[WHAT IS EXPECTED]
From the passage below on Jefferies' insurance ratings, write out word for word the portion starting at "Expansion in non-participating" and ending at "as positive triggers.".

[SOURCE PASSAGE]

—————

Jefferies on SBI Life Insurance Company: ‘Buy’
Jefferies rates it ‘Buy’ allocating a target price of Rs 2,500 which represents an upside of 36% for market participants. SBI Life remains the largest private life insurer in the country with a 16% market share in retail weighted premiums. Jefferies expects growth to accelerate as the parent bank channel rebounds and the company ramps up its agent recruitment efforts.
Expansion in non-participating and participating savings policies is also expected to contribute to higher premium volumes. Margins are projected to improve by 160 basis points to reach 29% which should keep the return on embedded value above 18%. Improving the productivity of their agency channel and tweaks in product structures that add to margins are viewed as positive triggers.
“SBI Life is the largest private life insurer in India with 16% market share in retail weighted premiums,” according to Jefferies.
Jefferies on Star Health and Allied Insurance: ‘Buy’
Jefferies rates ‘Buy’ and has set the target price for Star Health is Rs 585 suggesting an upside of 27%. As the leading standalone health insurer in India, the company dominates the retail health segment with a 33% market share. Jefferies expects premium growth of 16% to be supported by new product launches and investments in their distribution channels.

—————

[THE DATA]
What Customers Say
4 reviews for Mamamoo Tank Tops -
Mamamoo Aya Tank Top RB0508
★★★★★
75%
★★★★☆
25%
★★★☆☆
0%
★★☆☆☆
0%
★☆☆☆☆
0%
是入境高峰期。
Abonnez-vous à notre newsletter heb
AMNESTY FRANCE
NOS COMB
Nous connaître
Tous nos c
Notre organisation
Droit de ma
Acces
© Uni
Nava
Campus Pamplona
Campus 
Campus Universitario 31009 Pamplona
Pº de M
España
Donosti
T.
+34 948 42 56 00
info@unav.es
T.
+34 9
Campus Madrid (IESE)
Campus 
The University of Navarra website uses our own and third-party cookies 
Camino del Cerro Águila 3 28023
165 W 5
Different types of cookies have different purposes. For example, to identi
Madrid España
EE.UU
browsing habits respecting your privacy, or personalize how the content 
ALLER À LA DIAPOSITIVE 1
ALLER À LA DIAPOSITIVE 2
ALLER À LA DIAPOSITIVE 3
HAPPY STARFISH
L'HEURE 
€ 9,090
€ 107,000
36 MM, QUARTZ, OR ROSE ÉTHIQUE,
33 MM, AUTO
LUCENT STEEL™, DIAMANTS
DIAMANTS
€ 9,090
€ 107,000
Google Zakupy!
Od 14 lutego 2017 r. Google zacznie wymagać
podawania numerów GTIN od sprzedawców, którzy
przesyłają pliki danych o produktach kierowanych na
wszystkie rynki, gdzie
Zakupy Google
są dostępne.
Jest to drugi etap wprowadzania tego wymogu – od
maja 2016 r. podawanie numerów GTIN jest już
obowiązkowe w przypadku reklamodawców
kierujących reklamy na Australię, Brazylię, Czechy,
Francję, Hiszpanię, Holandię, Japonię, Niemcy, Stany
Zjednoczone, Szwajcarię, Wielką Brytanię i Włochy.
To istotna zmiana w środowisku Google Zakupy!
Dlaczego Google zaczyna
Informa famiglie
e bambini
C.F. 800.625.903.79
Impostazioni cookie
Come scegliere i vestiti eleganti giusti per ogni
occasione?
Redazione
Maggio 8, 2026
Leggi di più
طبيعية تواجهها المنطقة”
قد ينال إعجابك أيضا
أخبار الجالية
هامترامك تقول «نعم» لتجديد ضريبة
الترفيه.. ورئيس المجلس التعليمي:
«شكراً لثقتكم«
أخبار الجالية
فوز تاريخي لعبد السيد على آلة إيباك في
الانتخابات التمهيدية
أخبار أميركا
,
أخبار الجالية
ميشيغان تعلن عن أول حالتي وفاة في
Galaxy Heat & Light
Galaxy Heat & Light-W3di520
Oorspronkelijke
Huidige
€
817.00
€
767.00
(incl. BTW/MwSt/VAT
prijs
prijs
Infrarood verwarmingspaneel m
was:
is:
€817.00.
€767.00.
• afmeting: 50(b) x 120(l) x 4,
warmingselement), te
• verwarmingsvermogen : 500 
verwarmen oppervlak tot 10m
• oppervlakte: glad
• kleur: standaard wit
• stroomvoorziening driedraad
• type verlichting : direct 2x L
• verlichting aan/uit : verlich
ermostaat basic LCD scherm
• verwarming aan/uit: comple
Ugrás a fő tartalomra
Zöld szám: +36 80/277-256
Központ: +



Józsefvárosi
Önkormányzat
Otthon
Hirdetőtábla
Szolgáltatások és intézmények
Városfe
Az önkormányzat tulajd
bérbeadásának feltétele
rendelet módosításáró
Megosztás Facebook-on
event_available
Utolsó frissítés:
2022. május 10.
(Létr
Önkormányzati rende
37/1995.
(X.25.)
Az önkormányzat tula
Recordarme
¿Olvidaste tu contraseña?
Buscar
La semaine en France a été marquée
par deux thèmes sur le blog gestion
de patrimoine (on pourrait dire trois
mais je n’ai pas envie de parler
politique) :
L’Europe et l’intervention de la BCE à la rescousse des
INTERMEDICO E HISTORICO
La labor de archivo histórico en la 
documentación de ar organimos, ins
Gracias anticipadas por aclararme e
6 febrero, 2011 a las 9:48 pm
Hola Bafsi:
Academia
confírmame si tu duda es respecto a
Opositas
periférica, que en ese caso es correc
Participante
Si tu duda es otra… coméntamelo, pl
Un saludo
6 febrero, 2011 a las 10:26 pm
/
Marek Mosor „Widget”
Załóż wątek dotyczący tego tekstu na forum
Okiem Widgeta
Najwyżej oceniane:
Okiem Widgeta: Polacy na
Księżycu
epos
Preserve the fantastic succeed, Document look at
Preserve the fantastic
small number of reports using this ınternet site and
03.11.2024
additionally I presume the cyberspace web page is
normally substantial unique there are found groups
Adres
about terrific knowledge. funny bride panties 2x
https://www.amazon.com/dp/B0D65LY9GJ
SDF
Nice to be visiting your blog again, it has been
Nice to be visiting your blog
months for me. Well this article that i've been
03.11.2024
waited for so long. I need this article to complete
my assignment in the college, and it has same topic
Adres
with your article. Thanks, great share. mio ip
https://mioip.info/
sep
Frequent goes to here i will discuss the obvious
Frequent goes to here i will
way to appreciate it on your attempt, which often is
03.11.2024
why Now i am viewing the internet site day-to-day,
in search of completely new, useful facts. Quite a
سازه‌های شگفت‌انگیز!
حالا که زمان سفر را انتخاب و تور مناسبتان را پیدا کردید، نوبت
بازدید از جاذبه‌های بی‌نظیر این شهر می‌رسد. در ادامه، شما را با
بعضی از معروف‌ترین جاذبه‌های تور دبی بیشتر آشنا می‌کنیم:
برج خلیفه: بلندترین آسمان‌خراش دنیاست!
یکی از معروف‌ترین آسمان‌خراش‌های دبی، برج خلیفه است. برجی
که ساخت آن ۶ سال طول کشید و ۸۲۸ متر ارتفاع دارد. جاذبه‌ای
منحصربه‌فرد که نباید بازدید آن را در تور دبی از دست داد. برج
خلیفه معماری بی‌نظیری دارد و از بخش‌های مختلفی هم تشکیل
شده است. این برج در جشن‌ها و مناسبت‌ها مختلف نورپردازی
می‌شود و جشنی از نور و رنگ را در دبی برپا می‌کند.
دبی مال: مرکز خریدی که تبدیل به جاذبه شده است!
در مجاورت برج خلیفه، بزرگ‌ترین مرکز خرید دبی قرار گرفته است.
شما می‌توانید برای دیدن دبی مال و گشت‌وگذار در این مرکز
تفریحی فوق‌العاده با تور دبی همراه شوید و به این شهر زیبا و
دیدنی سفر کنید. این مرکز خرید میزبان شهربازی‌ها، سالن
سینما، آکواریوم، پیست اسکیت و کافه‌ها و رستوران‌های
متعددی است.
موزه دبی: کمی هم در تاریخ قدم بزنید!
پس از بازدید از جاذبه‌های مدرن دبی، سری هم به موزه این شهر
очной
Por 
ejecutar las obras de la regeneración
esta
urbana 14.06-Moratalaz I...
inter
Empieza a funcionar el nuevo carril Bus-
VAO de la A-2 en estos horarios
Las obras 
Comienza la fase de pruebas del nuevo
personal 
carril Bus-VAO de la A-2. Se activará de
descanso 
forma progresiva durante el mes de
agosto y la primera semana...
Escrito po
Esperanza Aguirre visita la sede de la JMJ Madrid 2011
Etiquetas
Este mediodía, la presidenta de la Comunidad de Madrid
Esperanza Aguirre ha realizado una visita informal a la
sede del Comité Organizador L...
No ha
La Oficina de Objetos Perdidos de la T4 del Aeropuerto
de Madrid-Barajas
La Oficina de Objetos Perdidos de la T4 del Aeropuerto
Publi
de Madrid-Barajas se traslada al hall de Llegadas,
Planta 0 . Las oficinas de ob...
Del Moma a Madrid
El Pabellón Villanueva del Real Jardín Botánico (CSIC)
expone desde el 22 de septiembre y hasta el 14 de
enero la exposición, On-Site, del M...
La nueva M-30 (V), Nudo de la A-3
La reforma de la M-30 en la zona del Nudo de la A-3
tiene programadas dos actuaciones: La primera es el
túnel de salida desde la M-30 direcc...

—————

[WRITTEN SOLUTION]
Expansion in non-participating and participating savings policies is also expected to contribute to higher premium volumes. Margins are projected to improve by 160 basis points to reach 29% which should keep the return on embedded value above 18%. Improving the productivity of their agency channel and tweaks in product structures that add to margins are viewed as positive triggers.